Why J.T. Realmuto’s contract extension with the Phillies might take some time

SCOTTSDALE, Arizona — The Phillies went into this offseason prioritizing a contract extension for All-Star catcher J.T. Realmuto.

Even as the Phils pursue pitching and possibly a third baseman, they are quietly trying to hammer out that extension, according to multiples sources. 

But the extension might not come before the New Year. It might not even come before the opening of spring training.

Don’t panic. Realmuto solidified his status as the top catcher in baseball by winning the Gold Glove and Silver Slugger awards in 2019. The Phillies very much want to prevent him from becoming a free agent after next season and Realmuto, for months, has professed his affection for the Phillies and Philadelphia as well as his desire to stick around.

“Everything I’ve experienced in Philadelphia has been awesome so I wouldn’t be opposed to spending the rest of my career there,” he said in July. 

In order to preserve some payroll flexibility for the 2020 season, it is possible that the Phillies could sign Realmuto to a one-year contract this winter — he projects to make about $10.5 million in his final arbitration year — then subsequently finalize a separate multi-year extension that would kick in at the start of the 2021 season. The extension could be finalized and announced later this offseason or even in spring training.
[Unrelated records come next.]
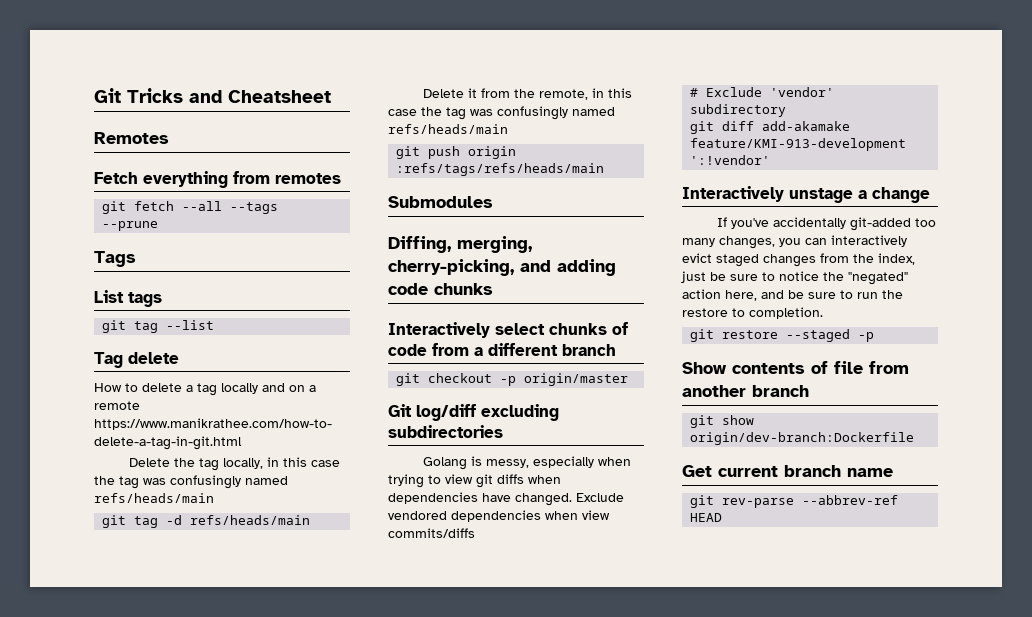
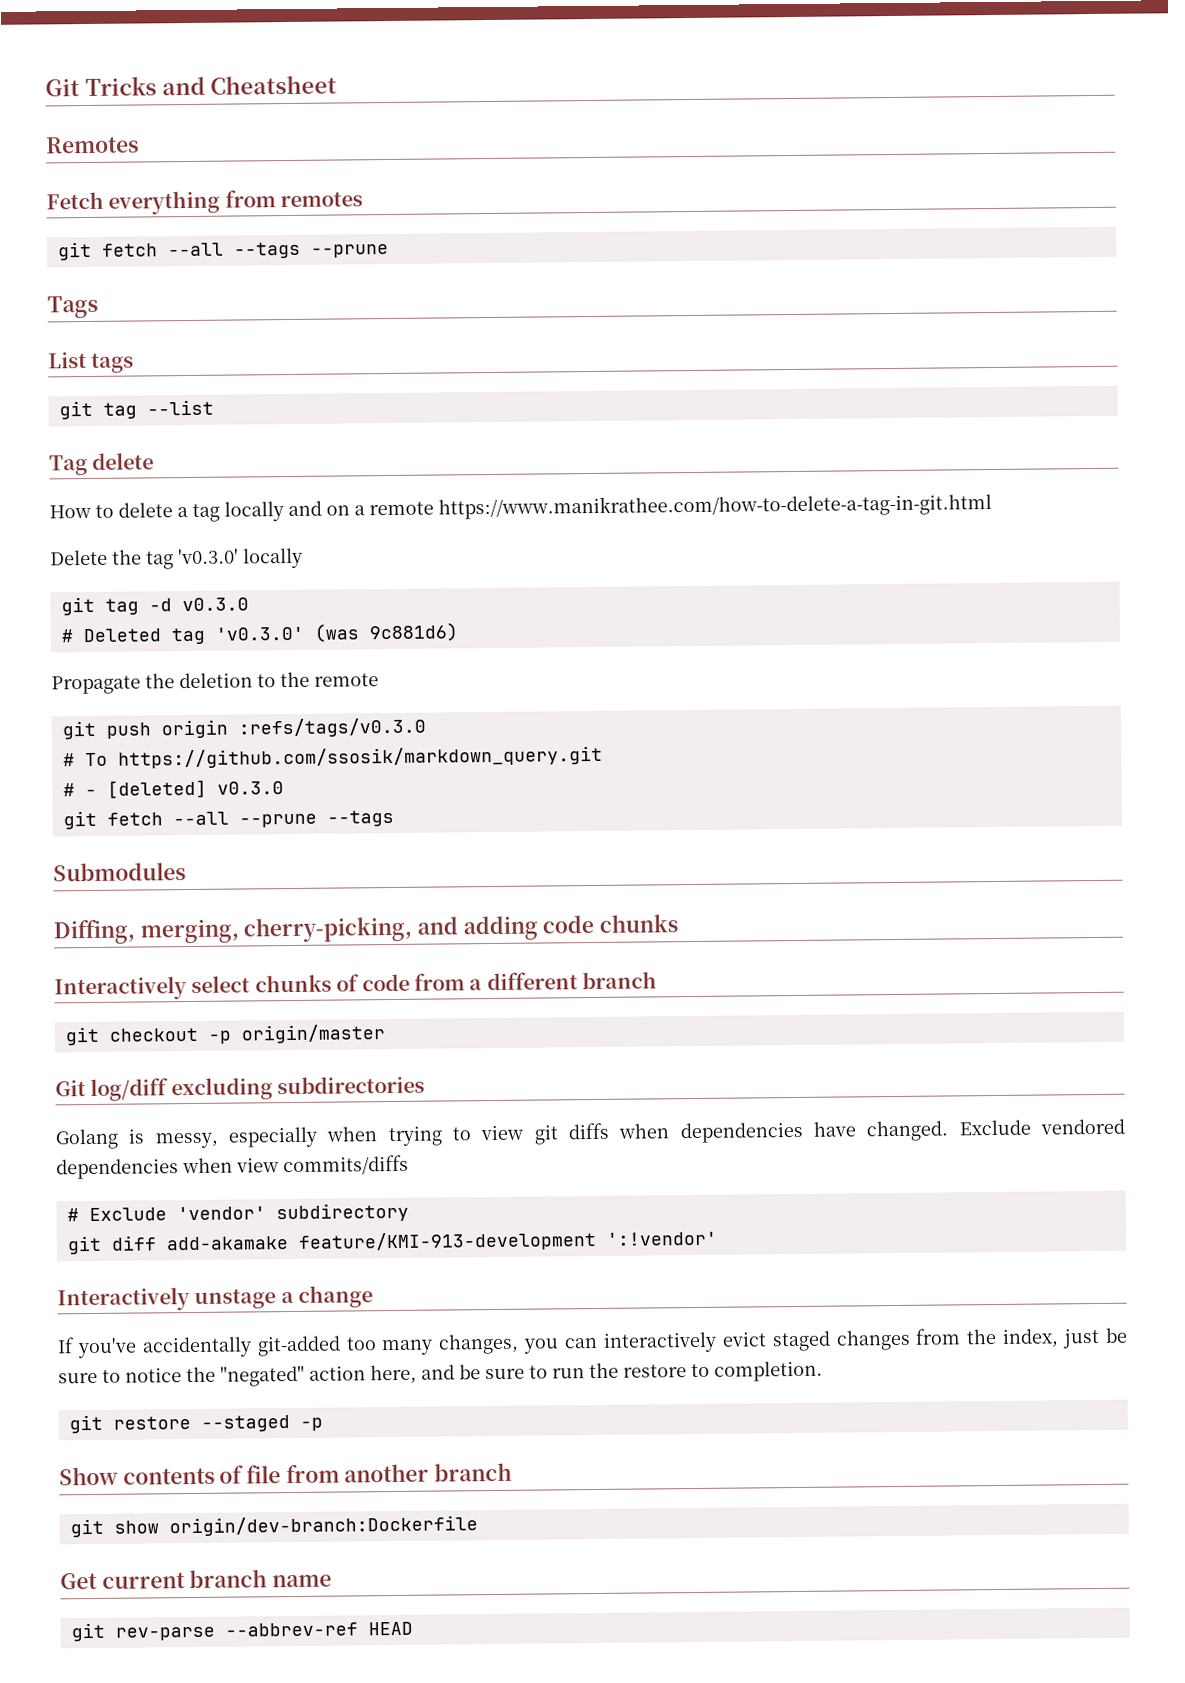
[222,457,340,469] [94,475,288,489] [94,493,214,503] [102,515,311,528] [422,88,632,100] [388,106,615,120] [388,124,508,134] [396,146,517,159] [396,163,605,176] locally, in this case the tag was confusingly named refs/heads/main // git tag -d refs/heads/main // Delete it from the remote, in this case the tag was confusingly named refs/heads/main // git push origin :refs/tags/refs/heads/main -> [178,547,303,569] [60,596,249,616] [60,622,459,645] [51,671,379,695] [61,717,426,740] [62,745,603,769] [62,779,284,799] [62,809,394,830] 'v0.3.0' locally // git tag -d v0.3.0 // # Deleted tag 'v0.3.0' (was 9c881d6) // Propagate the deletion to the remote // git push origin :refs/tags/v0.3.0 // # To https://github.com/ssosik/markdown_query.git // # - [deleted] v0.3.0 // git fetch --all --prune --tags

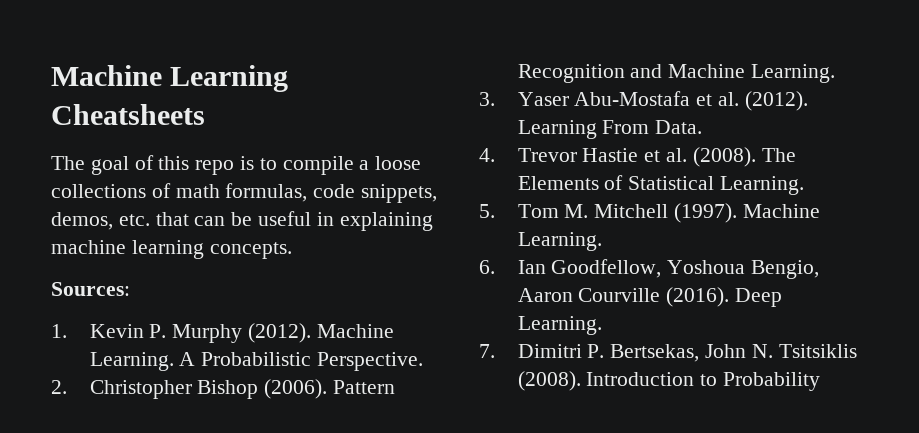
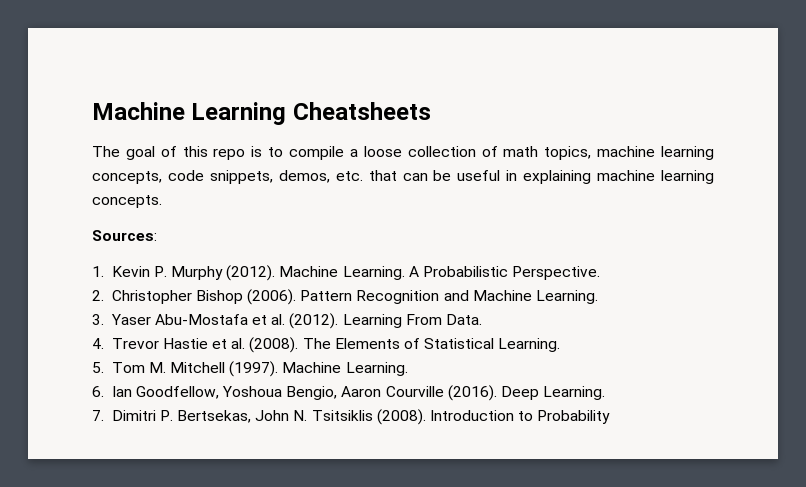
[51,184,146,198] collections -> [407,146,476,157] collection
[225,183,308,202] formulas, -> [544,146,715,160] [92,171,162,184] topics, machine learning concepts,

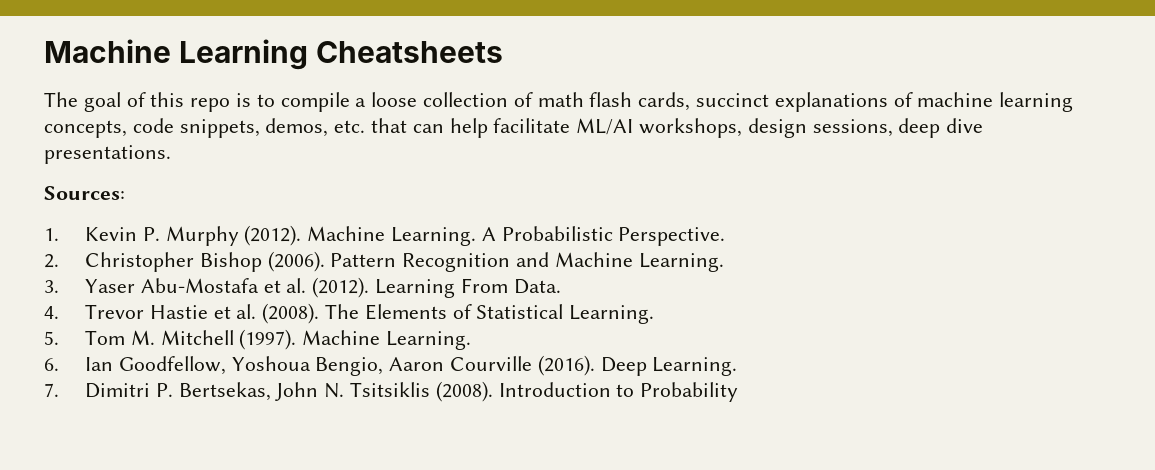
[544,146,592,160] topics, -> [589,92,913,112] flash cards, succinct explanations of
[433,170,715,184] [92,195,162,208] be useful in explaining machine learning concepts. -> [449,118,984,138] [44,145,171,164] help facilitate ML/AI workshops, design sessions, deep dive presentations.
Realmuto, who turns 29 in March, is projected to get an extension of four or five years with an average annual value of $20 million or more. By starting the extension in 2021, the AAV of Realmuto’s deal would not count toward the 2020 payroll and thus affect luxury-tax calculations. For tax purposes, the Phillies currently have about $116 million committed to nine players for 2020. Even with Realmuto’s 2020 salary still to be determined and raises due to a number of other players, the Phils do not appear to be in jeopardy of reaching the $208 million tax threshold in 2020 and have the room to pursue top free agents. But pushing Realmuto’s extension back to 2021 would allow for even more room under the tax threshold and that could come in handy this winter or even at the July trade deadline.
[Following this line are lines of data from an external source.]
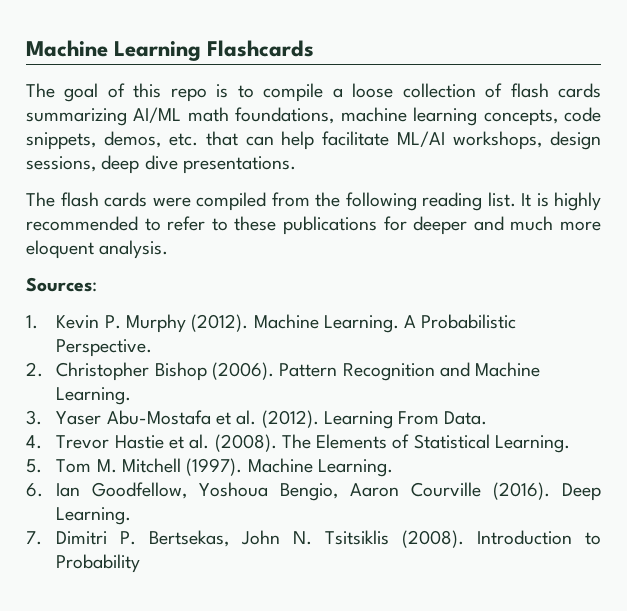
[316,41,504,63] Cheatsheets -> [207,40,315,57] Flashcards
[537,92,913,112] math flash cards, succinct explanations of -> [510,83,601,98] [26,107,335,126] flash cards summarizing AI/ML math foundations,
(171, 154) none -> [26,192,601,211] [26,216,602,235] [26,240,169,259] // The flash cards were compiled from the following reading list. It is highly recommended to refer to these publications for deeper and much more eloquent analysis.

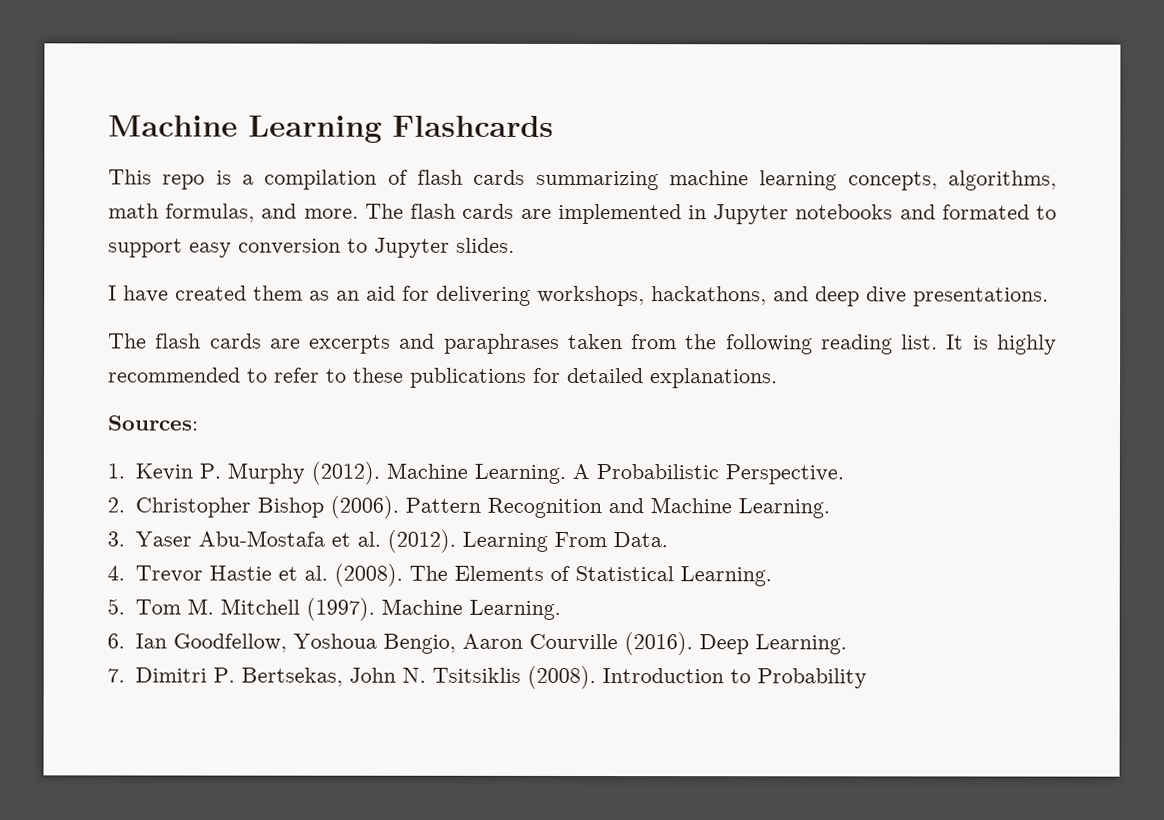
[26,83,601,102] [26,107,602,126] [26,131,602,150] [26,156,96,172] The goal of this repo is to compile a loose collection of flash cards summarizing AI/ML math foundations, machine learning concepts, code snippets, demos, etc. that can help facilitate ML/AI workshops, design sessions, -> [108,169,1057,191] [108,203,1057,225] [108,237,515,258] [108,285,809,307] This repo is a compilation of flash cards summarizing machine learning concepts, algorithms, math formulas, and more. The flash cards are implemented in Jupyter notebooks and formated to support easy conversion to Jupyter slides. // I have created them as an aid for delivering workshops, hackathons, and
[152,192,266,211] were compiled -> [269,333,623,354] are excerpts and paraphrases taken
[413,216,602,235] [26,240,169,259] deeper and much more eloquent analysis. -> [567,367,778,389] detailed explanations.

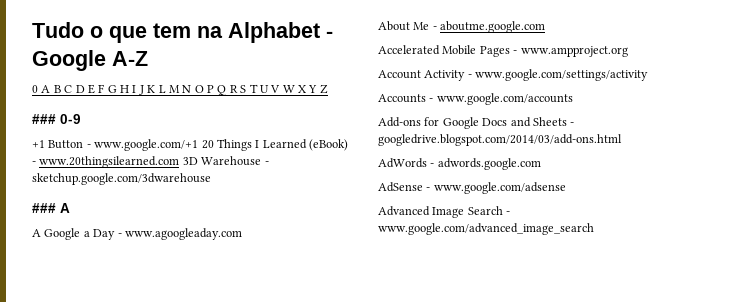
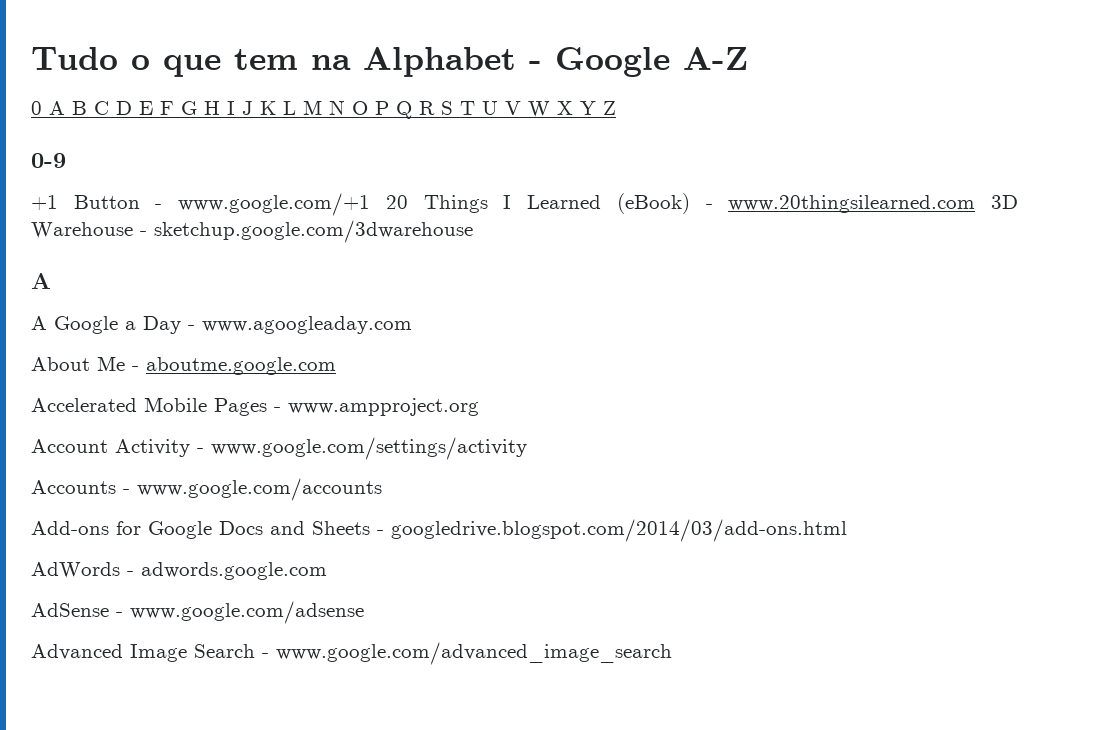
[32,114,56,124] ### -> (616, 108) none
[32,203,56,213] ### -> (473, 231) none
After the 2020 season, the Phils will gain some payroll flexibility as Jake Arrieta’s $25 million AAV and David Robertson’s $11.5 million AAV come off the books just as Realmuto’s extension would kick in.

The Phillies have never exceeded the tax threshold. Teams exceeding it for the first time pay 20 percent on every dollar they go over. Last month, owner John Middleton offered his thoughts about exceeding the tax threshold.
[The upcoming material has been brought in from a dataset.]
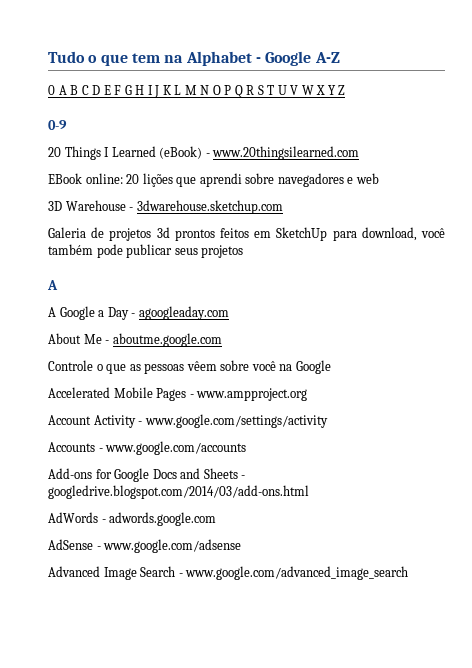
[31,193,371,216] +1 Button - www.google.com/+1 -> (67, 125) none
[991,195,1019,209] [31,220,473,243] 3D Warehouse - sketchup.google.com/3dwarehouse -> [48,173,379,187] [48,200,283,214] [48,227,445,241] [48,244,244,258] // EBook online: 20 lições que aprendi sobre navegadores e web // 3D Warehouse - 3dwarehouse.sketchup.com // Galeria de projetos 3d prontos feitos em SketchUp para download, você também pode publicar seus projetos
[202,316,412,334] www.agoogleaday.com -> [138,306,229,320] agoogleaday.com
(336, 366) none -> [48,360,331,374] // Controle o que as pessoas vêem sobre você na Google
“I’m not going to go over the luxury tax so we have a better chance to be the second wild-card team,” Middleton said. “That’s not going to happen. I think you go over the luxury tax when you’re fighting for the World Series. If you have to sign Cliff Lee and that puts you over the tax, you do it. If you have to trade for Roy Halladay and sign him to an extension and that puts you over the tax, you do it. But you don’t do it for a little gain.”

Other than expressing a desire to extend the relationship, Phillies general manager Matt Klentak has steadfastly declined comment on the status of talks with Realmuto on a possible extension. Klentak continued that tack at this week’s GM meetings.

“We love J.T.,” Klentak said. “Every week, it seems like he’s winning a new award. What all of that is doing is confirming what a lot of us have felt for a long time. This guy is the real deal. He can do everything. At some point in this offseason, we will likely talk to him about trying to keep him in the fold beyond his control years and hopefully we’ll line up on something.”